I have found that teachers and professors are very highly respected in Finland. All teachers have to have a master’s degree before they can enter the classroom or the gymnasium to teach. At the elementary level, the classroom teacher is prepared to teach the content areas and one of the following three areas: physical education, music, or art. For someone to teach strictly physical education, they have to get the master’s degree in physical education and then they will teach at the lower (grades 7-9) or upper (3 years of high school) secondary school settings.

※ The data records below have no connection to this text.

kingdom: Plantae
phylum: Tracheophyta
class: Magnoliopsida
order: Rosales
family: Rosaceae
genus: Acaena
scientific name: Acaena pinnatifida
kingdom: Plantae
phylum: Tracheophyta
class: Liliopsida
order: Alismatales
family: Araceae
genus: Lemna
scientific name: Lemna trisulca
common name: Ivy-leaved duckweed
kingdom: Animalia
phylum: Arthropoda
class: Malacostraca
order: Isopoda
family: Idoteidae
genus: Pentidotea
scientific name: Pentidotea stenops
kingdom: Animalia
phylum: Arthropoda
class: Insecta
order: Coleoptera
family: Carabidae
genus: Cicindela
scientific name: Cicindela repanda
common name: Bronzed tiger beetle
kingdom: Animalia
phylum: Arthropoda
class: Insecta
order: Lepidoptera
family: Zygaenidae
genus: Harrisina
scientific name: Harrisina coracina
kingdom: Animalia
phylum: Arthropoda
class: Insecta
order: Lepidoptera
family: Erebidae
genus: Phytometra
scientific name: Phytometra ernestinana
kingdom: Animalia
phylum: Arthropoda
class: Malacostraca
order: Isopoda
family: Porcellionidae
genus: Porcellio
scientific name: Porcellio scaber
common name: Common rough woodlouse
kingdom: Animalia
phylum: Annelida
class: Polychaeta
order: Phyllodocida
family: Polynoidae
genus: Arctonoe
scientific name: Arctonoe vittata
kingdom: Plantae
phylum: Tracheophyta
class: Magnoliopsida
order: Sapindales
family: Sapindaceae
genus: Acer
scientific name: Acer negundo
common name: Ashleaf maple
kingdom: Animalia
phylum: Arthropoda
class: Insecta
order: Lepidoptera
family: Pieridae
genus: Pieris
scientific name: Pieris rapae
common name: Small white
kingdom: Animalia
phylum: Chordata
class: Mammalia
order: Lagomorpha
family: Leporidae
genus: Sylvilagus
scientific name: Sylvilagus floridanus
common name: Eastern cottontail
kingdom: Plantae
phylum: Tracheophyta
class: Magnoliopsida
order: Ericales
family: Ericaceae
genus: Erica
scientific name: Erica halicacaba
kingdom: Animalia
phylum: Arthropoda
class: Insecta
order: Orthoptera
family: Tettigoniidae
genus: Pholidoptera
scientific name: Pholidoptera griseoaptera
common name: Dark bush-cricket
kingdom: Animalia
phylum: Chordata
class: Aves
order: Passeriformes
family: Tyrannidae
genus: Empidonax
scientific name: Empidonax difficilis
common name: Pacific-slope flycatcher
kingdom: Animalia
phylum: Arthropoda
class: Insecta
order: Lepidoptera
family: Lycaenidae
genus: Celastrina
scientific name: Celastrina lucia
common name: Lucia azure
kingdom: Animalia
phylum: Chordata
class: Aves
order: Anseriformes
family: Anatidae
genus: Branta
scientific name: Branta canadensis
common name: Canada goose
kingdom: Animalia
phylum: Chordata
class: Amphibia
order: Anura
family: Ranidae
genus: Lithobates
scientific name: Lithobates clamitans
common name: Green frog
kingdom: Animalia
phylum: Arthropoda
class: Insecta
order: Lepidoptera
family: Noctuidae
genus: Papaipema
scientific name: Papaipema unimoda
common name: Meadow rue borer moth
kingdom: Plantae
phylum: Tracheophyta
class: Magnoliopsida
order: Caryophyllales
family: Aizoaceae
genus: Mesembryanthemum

There is only one university in Finland that educates students to be physical education teachers with the Master’s degree needed. This is Jyvaskyla University. It is located about 3 hours north of Helsinki by train and has a population of about 131,000. Only 80 physical educators are trained at this university at a time in the Master’s program and everyone of them has a job when they graduate. Each of the universities is highly selective with the students for each discipline, so these physical education students are the cream of the crop. There is a need for more physical educators, but they don’t have the resources to train more than 80 per group at this university.

I will be going up there to observe in the next couple of weeks. This is such a different situation than in the U.S. We have plenty of university graduates in physical education and very few jobs for them. U.S. physical education specialized students have to be able to teach a different subject area in order to be hired most of the time as a teacher.